§ Trecho para leitura
##########

SA: Nem sempre, nas Cartas literárias, Adolfo Caminha demonstra simpatia pelos
simbolistas, chegando mesmo a desejar que Artur Azevedo escreva uma obra nova,
que “fosse um exemplo, uma lição para essa mocidade que anda se iludindo com os
simbolismos de uma arte falsa e pobre, rebuscada em Verlaine” (p. 197). Quanto
à ideia de fazer uma biografia do autor de A
normalista, é o caso de eu perguntar por que uma biografia de Zola, ou de
João do Rio, ou de Assis Chateaubriand, ou de Garrincha, ou ainda de Noel Rosa
ou de Orestes Barbosa. Creio que qualquer pessoa que atinja a fama, seja na
literatura, no jornalismo, no esporte ou na música popular desperta o interesse
do leitor para sua vida. Só no campo da literatura brasileira, há várias
biografias de Fagundes Varela, de Castro Alves, de José de Alencar, de Machado
de Assis e de Olavo Bilac. Penso que Adolfo Caminha, que tem tido pelo menos
dois romances reeditados ao longo dos tempos (A normalista e Bom-crioulo),
e cuja vida, apesar de relativamente breve, tem lances algo dramáticos, está
merecendo a homenagem de uma biografia, naturalmente com alguns comentários a
respeito de sua obra.

##########

§ Os dados
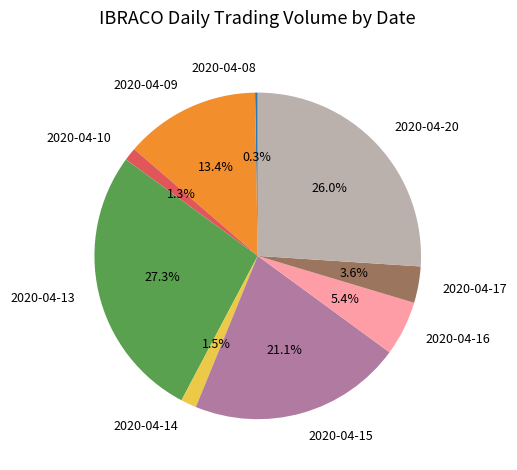

What percentage is the 2020-04-10 slice, to the nearest percent?

1%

##########

§ Instrução 1
Responda com base no trecho sobre Adolfo Caminha:
(a) Em que autor, segundo a citação das Cartas literárias, a arte simbolista seria "rebuscada"?
(b) Quais dois romances de Adolfo Caminha são mencionados como reeditados ao longo dos tempos?
(c) Quais autores da literatura brasileira são citados como tendo várias biografias?
§ Instrução 2
Prolongue o trecho sobre Adolfo Caminha a partir da última frase apresentada.
As linhas não têm nenhum papel nesta atividade.

§ Resposta 1
(a) Em Verlaine.
(b) A normalista e Bom-crioulo.
(c) Fagundes Varela, Castro Alves, José de Alencar, Machado de Assis e Olavo Bilac.

§ Resposta 2
FM: Você disse que o Parnasianismo brasileiro é “tão pouco compreendido hoje quanto o Simbolismo antes do trabalho de Muricy”. Esta má compreensão teria a ver com uma opulência vocabular sacrificando a própria expressão das ideias, característica bastante peculiar ao Parnasianismo, chegando mesmo ao que Franklin de Oliveira denomina de “promiscuidade retórica”? Ou acaso seria outra a razão de sua errônea avaliação histórica?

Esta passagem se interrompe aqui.